Je ne suis pas capable d'analyser son rythme cardiaque ou son taux de sudation, mais je jurerai que K est inquiet. Il fuit mon regard et accélère le pas.

Nous arrivons vers les colonnes vertes que j'ai repérées quelques jours plus tôt. À mon grand étonnement, deux sont ouvertes. Mon selcyn me fait signe de m'installer dans l'une d'elles. J'obtempère, pas vraiment rassurée. Il me fait ensuite croiser les bras et se recule. La colonne se referme, et me voilà enveloppée d'une lumière blanche vaguement électrique. Je n'ai pas le temps de me poser plus de questions que je me retrouve les pieds sur du bitume, à l'extérieur du vaisseau. Incroyable. Je lève la tête : Cassy-3 stationne au-dessus de moi. Un couloir lumineux me relie au vaisseau, identique à celui que j'ai pu observer à Hanoï avant d'être enlevée. Je m'empresse d'en sortir et continue d'explorer visuellement mon environnement. D'un côté, un village d'un autre siècle, protégé par une haute digue, de l'autre, un bâtiment circulaire d'un gris éblouissant. Inutile de demander de quel côté je vais être conduite. J'inspire longuement : l'air marin est perceptible et je sens comme un élan de liberté. Puis Kalen apparaît à mes côtés. Il se dirige vers la base sans un mot, je me contente de le suivre, à regret. Je jette des coups d'œil en arrière pour regarder Cassy-3 s'éloigner vers l'océan.
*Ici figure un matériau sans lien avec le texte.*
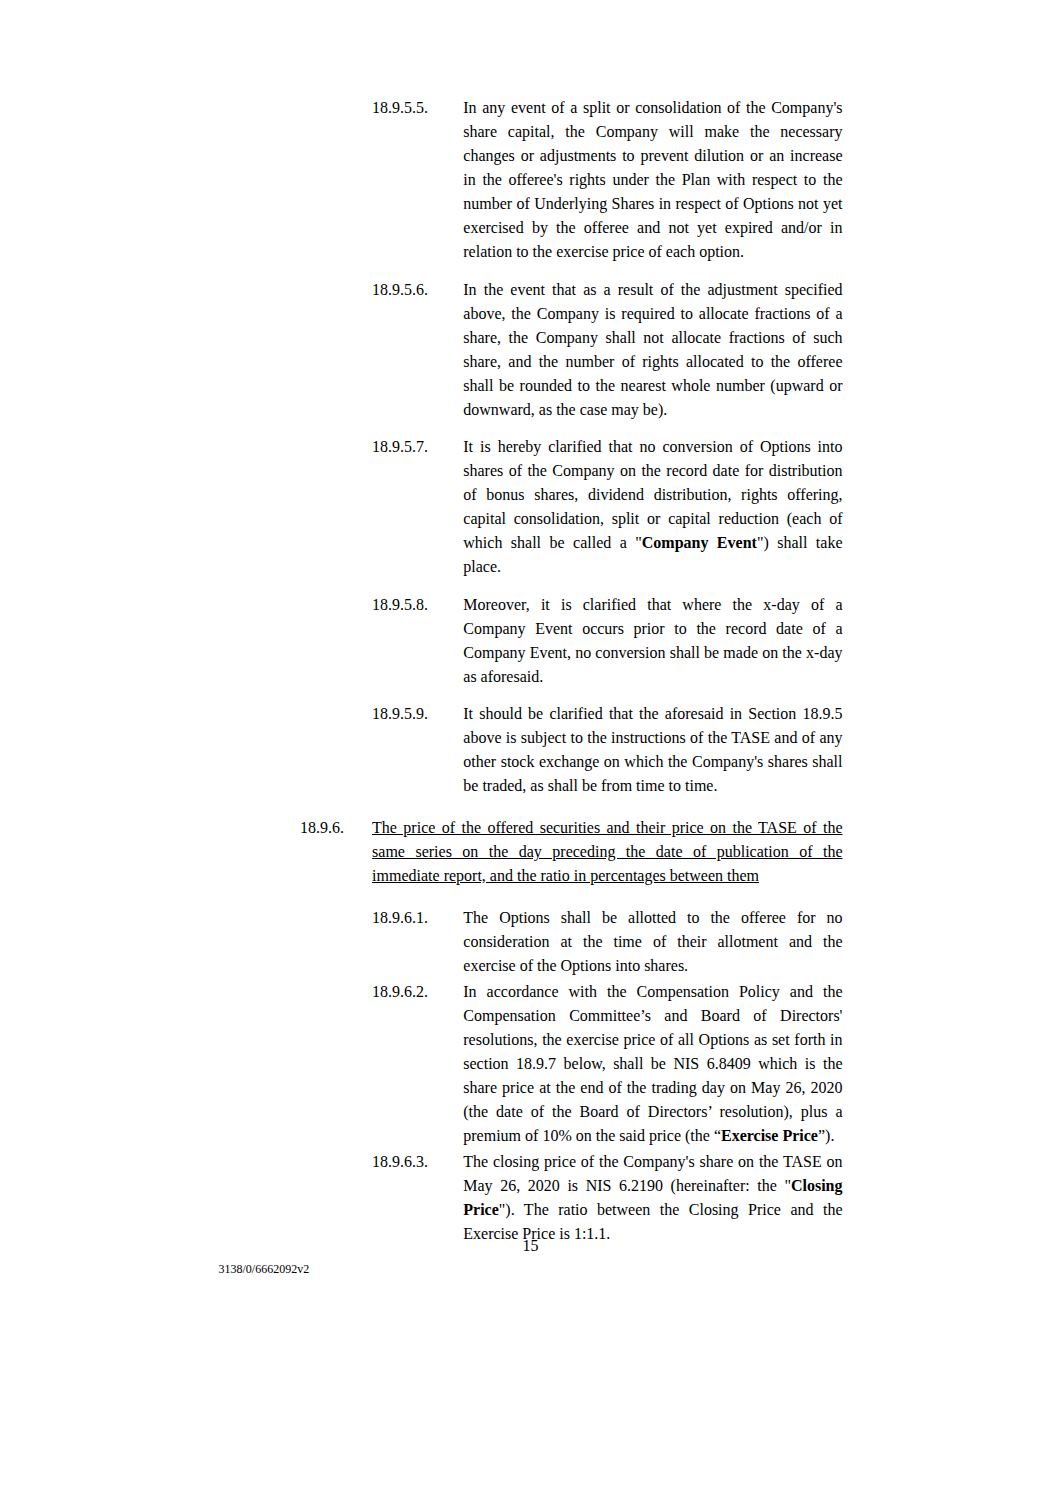18.9.5.5. In any event of a split or consolidation of the Company's share capital, the Company will make the necessary changes or adjustments to prevent dilution or an increase in the offeree's rights under the Plan with respect to the number of Underlying Shares in respect of Options not yet exercised by the offeree and not yet expired and/or in relation to the exercise price of each option.
18.9.5.6. In the event that as a result of the adjustment specified above, the Company is required to allocate fractions of a share, the Company shall not allocate fractions of such share, and the number of rights allocated to the offeree shall be rounded to the nearest whole number (upward or downward, as the case may be).
18.9.5.7. It is hereby clarified that no conversion of Options into shares of the Company on the record date for distribution of bonus shares, dividend distribution, rights offering, capital consolidation, split or capital reduction (each of which shall be called a "Company Event") shall take place.
18.9.5.8. Moreover, it is clarified that where the x-day of a Company Event occurs prior to the record date of a Company Event, no conversion shall be made on the x-day as aforesaid.
18.9.5.9. It should be clarified that the aforesaid in Section 18.9.5 above is subject to the instructions of the TASE and of any other stock exchange on which the Company's shares shall be traded, as shall be from time to time.
18.9.6. The price of the offered securities and their price on the TASE of the same series on the day preceding the date of publication of the immediate report, and the ratio in percentages between them
18.9.6.1. The Options shall be allotted to the offeree for no consideration at the time of their allotment and the exercise of the Options into shares.
18.9.6.2. In accordance with the Compensation Policy and the Compensation Committee’s and Board of Directors' resolutions, the exercise price of all Options as set forth in section 18.9.7 below, shall be NIS 6.8409 which is the share price at the end of the trading day on May 26, 2020 (the date of the Board of Directors’ resolution), plus a premium of 10% on the said price (the “Exercise Price”).
18.9.6.3. The closing price of the Company's share on the TASE on May 26, 2020 is NIS 6.2190 (hereinafter: the "Closing Price"). The ratio between the Closing Price and the Exercise Price is 1:1.1.
15
3138/0/6662092v2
Quand nous franchissons les portes du bâtiment. Je suis surprise de constater que les murs sont transparents de ce côté-ci. Je retrouve des couloirs blancs comme sur le vaisseau, sur deux étages, mais ceux-ci sont circulaires, épousant parfaitement la forme de la structure principale, et les portes sont grises et non vert pomme. Les étages ne s'enchaînent pas directement, mais sont séparés par des zones vides, ce qui permet de faire circuler la lumière extérieure. Près de cinq minutes de marche plus tard, nous arrivons au premier étage et Kalen m'ouvre une porte. Je pénètre prudemment dans une vaste salle dont la pièce centrale et un matelas incrusté dans le sol, comme dans la cabine de Kalen, mais en plus grand. On pourrait tenir à cinq dessus sans se gêner ! Pas de fenêtre, inutile puisque tout un pan du mur est transparent. Je suis surprise de constater la présence de nombreuses plantes décoratives. Il y a également un miroir, une console musicale, un dressing immense, mais presque vide, une longue table placée contre le mur et sur laquelle sont posées deux machines que je n'identifie pas et des gâteaux verts, bleus et orangés. Et enfin, dans un recoin, les toilettes (toujours le même système) et une vraie douche à l'ancienne, avec un pommeau et un robinet ! J'en reste bouche-bé.